→ **Work instruction**:
Can you quote every line of the entries below verbatim, in order, without changing anything?

########################################

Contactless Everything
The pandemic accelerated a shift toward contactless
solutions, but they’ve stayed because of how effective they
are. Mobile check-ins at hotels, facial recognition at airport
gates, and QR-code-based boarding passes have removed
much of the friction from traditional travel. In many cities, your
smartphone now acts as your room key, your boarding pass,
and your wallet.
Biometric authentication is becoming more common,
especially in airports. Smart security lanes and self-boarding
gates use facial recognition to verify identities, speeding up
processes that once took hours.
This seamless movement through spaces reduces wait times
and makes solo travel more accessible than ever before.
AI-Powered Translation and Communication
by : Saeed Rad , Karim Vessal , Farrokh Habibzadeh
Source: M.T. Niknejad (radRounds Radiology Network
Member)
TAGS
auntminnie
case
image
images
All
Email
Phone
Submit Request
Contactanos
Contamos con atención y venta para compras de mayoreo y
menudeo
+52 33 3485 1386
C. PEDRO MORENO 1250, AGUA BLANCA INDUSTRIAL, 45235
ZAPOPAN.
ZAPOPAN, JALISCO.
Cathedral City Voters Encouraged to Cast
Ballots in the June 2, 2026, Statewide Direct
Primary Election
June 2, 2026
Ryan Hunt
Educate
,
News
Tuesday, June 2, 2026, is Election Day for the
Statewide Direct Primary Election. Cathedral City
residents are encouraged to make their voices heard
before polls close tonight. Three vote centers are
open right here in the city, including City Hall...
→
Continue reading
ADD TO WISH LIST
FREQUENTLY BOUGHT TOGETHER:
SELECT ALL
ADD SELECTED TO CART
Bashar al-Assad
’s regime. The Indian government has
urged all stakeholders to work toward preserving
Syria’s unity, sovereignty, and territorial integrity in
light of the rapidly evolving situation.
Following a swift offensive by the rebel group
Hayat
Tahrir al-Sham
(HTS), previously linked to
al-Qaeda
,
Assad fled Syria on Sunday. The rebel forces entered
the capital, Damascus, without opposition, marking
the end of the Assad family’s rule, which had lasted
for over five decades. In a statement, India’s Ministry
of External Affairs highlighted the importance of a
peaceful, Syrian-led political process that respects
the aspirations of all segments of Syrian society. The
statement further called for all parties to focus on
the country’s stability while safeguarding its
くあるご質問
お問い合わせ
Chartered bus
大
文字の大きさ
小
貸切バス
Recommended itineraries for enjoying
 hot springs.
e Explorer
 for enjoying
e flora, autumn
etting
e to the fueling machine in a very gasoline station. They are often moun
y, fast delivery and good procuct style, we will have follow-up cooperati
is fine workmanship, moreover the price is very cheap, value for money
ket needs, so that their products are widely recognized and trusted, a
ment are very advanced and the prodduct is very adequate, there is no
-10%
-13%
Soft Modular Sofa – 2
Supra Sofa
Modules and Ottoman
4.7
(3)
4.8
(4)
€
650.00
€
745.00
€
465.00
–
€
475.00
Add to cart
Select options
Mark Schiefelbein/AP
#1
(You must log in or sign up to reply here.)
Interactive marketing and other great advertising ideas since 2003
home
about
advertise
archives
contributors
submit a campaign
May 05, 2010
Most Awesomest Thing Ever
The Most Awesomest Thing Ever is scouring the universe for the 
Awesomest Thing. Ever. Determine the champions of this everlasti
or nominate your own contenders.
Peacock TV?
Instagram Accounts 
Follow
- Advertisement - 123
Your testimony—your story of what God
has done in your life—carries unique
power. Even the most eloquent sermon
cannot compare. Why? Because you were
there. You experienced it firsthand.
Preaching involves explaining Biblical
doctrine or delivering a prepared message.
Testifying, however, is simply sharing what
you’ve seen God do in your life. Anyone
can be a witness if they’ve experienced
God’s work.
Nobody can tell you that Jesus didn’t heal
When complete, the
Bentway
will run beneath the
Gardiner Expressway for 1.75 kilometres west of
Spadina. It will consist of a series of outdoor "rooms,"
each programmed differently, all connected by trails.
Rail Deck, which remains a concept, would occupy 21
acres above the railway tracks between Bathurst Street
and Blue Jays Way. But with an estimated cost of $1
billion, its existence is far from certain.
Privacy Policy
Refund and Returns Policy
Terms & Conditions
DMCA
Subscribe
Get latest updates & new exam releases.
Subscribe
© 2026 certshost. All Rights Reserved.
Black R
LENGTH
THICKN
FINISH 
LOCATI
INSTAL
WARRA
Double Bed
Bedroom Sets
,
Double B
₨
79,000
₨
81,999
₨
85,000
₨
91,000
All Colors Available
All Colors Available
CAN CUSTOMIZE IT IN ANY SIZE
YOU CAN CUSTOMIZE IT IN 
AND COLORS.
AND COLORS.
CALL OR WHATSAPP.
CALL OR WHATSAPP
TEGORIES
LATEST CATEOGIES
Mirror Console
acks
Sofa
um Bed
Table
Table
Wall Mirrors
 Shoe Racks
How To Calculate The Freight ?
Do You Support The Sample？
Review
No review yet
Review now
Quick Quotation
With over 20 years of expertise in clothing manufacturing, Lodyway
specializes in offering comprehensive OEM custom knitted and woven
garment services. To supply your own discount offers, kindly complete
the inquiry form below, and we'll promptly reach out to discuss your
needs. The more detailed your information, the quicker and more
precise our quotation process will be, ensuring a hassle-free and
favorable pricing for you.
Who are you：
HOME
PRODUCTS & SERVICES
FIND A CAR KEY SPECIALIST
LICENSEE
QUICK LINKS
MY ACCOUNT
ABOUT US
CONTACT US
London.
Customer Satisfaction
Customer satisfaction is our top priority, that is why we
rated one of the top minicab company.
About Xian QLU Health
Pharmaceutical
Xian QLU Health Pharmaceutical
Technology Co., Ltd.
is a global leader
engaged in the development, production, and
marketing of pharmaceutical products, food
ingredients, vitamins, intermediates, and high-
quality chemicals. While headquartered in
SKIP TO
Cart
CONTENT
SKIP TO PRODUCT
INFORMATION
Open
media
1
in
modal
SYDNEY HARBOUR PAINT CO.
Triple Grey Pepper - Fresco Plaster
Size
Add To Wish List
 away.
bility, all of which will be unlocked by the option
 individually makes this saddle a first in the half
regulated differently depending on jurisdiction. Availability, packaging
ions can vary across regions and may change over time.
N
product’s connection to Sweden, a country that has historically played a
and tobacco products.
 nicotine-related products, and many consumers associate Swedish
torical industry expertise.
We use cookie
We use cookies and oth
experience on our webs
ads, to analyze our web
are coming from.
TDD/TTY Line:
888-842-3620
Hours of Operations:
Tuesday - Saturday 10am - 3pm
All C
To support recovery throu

########################################

→ **Your solution**:
Contactless Everything
The pandemic accelerated a shift toward contactless
solutions, but they’ve stayed because of how effective they
are. Mobile check-ins at hotels, facial recognition at airport
gates, and QR-code-based boarding passes have removed
much of the friction from traditional travel. In many cities, your
smartphone now acts as your room key, your boarding pass,
and your wallet.
Biometric authentication is becoming more common,
especially in airports. Smart security lanes and self-boarding
gates use facial recognition to verify identities, speeding up
processes that once took hours.
This seamless movement through spaces reduces wait times
and makes solo travel more accessible than ever before.
AI-Powered Translation and Communication
by : Saeed Rad , Karim Vessal , Farrokh Habibzadeh
Source: M.T. Niknejad (radRounds Radiology Network
Member)
TAGS
auntminnie
case
image
images
All
Email
Phone
Submit Request
Contactanos
Contamos con atención y venta para compras de mayoreo y
menudeo
+52 33 3485 1386
C. PEDRO MORENO 1250, AGUA BLANCA INDUSTRIAL, 45235
ZAPOPAN.
ZAPOPAN, JALISCO.
Cathedral City Voters Encouraged to Cast
Ballots in the June 2, 2026, Statewide Direct
Primary Election
June 2, 2026
Ryan Hunt
Educate
,
News
Tuesday, June 2, 2026, is Election Day for the
Statewide Direct Primary Election. Cathedral City
residents are encouraged to make their voices heard
before polls close tonight. Three vote centers are
open right here in the city, including City Hall...
→
Continue reading
ADD TO WISH LIST
FREQUENTLY BOUGHT TOGETHER:
SELECT ALL
ADD SELECTED TO CART
Bashar al-Assad
’s regime. The Indian government has
urged all stakeholders to work toward preserving
Syria’s unity, sovereignty, and territorial integrity in
light of the rapidly evolving situation.
Following a swift offensive by the rebel group
Hayat
Tahrir al-Sham
(HTS), previously linked to
al-Qaeda
,
Assad fled Syria on Sunday. The rebel forces entered
the capital, Damascus, without opposition, marking
the end of the Assad family’s rule, which had lasted
for over five decades. In a statement, India’s Ministry
of External Affairs highlighted the importance of a
peaceful, Syrian-led political process that respects
the aspirations of all segments of Syrian society. The
statement further called for all parties to focus on
the country’s stability while safeguarding its
くあるご質問
お問い合わせ
Chartered bus
大
文字の大きさ
小
貸切バス
Recommended itineraries for enjoying
 hot springs.
e Explorer
 for enjoying
e flora, autumn
etting
e to the fueling machine in a very gasoline station. They are often moun
y, fast delivery and good procuct style, we will have follow-up cooperati
is fine workmanship, moreover the price is very cheap, value for money
ket needs, so that their products are widely recognized and trusted, a
ment are very advanced and the prodduct is very adequate, there is no
-10%
-13%
Soft Modular Sofa – 2
Supra Sofa
Modules and Ottoman
4.7
(3)
4.8
(4)
€
650.00
€
745.00
€
465.00
–
€
475.00
Add to cart
Select options
Mark Schiefelbein/AP
#1
(You must log in or sign up to reply here.)
Interactive marketing and other great advertising ideas since 2003
home
about
advertise
archives
contributors
submit a campaign
May 05, 2010
Most Awesomest Thing Ever
The Most Awesomest Thing Ever is scouring the universe for the 
Awesomest Thing. Ever. Determine the champions of this everlasti
or nominate your own contenders.
Peacock TV?
Instagram Accounts 
Follow
- Advertisement - 123
Your testimony—your story of what God
has done in your life—carries unique
power. Even the most eloquent sermon
cannot compare. Why? Because you were
there. You experienced it firsthand.
Preaching involves explaining Biblical
doctrine or delivering a prepared message.
Testifying, however, is simply sharing what
you’ve seen God do in your life. Anyone
can be a witness if they’ve experienced
God’s work.
Nobody can tell you that Jesus didn’t heal
When complete, the
Bentway
will run beneath the
Gardiner Expressway for 1.75 kilometres west of
Spadina. It will consist of a series of outdoor "rooms,"
each programmed differently, all connected by trails.
Rail Deck, which remains a concept, would occupy 21
acres above the railway tracks between Bathurst Street
and Blue Jays Way. But with an estimated cost of $1
billion, its existence is far from certain.
Privacy Policy
Refund and Returns Policy
Terms & Conditions
DMCA
Subscribe
Get latest updates & new exam releases.
Subscribe
© 2026 certshost. All Rights Reserved.
Black R
LENGTH
THICKN
FINISH 
LOCATI
INSTAL
WARRA
Double Bed
Bedroom Sets
,
Double B
₨
79,000
₨
81,999
₨
85,000
₨
91,000
All Colors Available
All Colors Available
CAN CUSTOMIZE IT IN ANY SIZE
YOU CAN CUSTOMIZE IT IN 
AND COLORS.
AND COLORS.
CALL OR WHATSAPP.
CALL OR WHATSAPP
TEGORIES
LATEST CATEOGIES
Mirror Console
acks
Sofa
um Bed
Table
Table
Wall Mirrors
 Shoe Racks
How To Calculate The Freight ?
Do You Support The Sample？
Review
No review yet
Review now
Quick Quotation
With over 20 years of expertise in clothing manufacturing, Lodyway
specializes in offering comprehensive OEM custom knitted and woven
garment services. To supply your own discount offers, kindly complete
the inquiry form below, and we'll promptly reach out to discuss your
needs. The more detailed your information, the quicker and more
precise our quotation process will be, ensuring a hassle-free and
favorable pricing for you.
Who are you：
HOME
PRODUCTS & SERVICES
FIND A CAR KEY SPECIALIST
LICENSEE
QUICK LINKS
MY ACCOUNT
ABOUT US
CONTACT US
London.
Customer Satisfaction
Customer satisfaction is our top priority, that is why we
rated one of the top minicab company.
About Xian QLU Health
Pharmaceutical
Xian QLU Health Pharmaceutical
Technology Co., Ltd.
is a global leader
engaged in the development, production, and
marketing of pharmaceutical products, food
ingredients, vitamins, intermediates, and high-
quality chemicals. While headquartered in
SKIP TO
Cart
CONTENT
SKIP TO PRODUCT
INFORMATION
Open
media
1
in
modal
SYDNEY HARBOUR PAINT CO.
Triple Grey Pepper - Fresco Plaster
Size
Add To Wish List
 away.
bility, all of which will be unlocked by the option
 individually makes this saddle a first in the half
regulated differently depending on jurisdiction. Availability, packaging
ions can vary across regions and may change over time.
N
product’s connection to Sweden, a country that has historically played a
and tobacco products.
 nicotine-related products, and many consumers associate Swedish
torical industry expertise.
We use cookie
We use cookies and oth
experience on our webs
ads, to analyze our web
are coming from.
TDD/TTY Line:
888-842-3620
Hours of Operations:
Tuesday - Saturday 10am - 3pm
All C
To support recovery throu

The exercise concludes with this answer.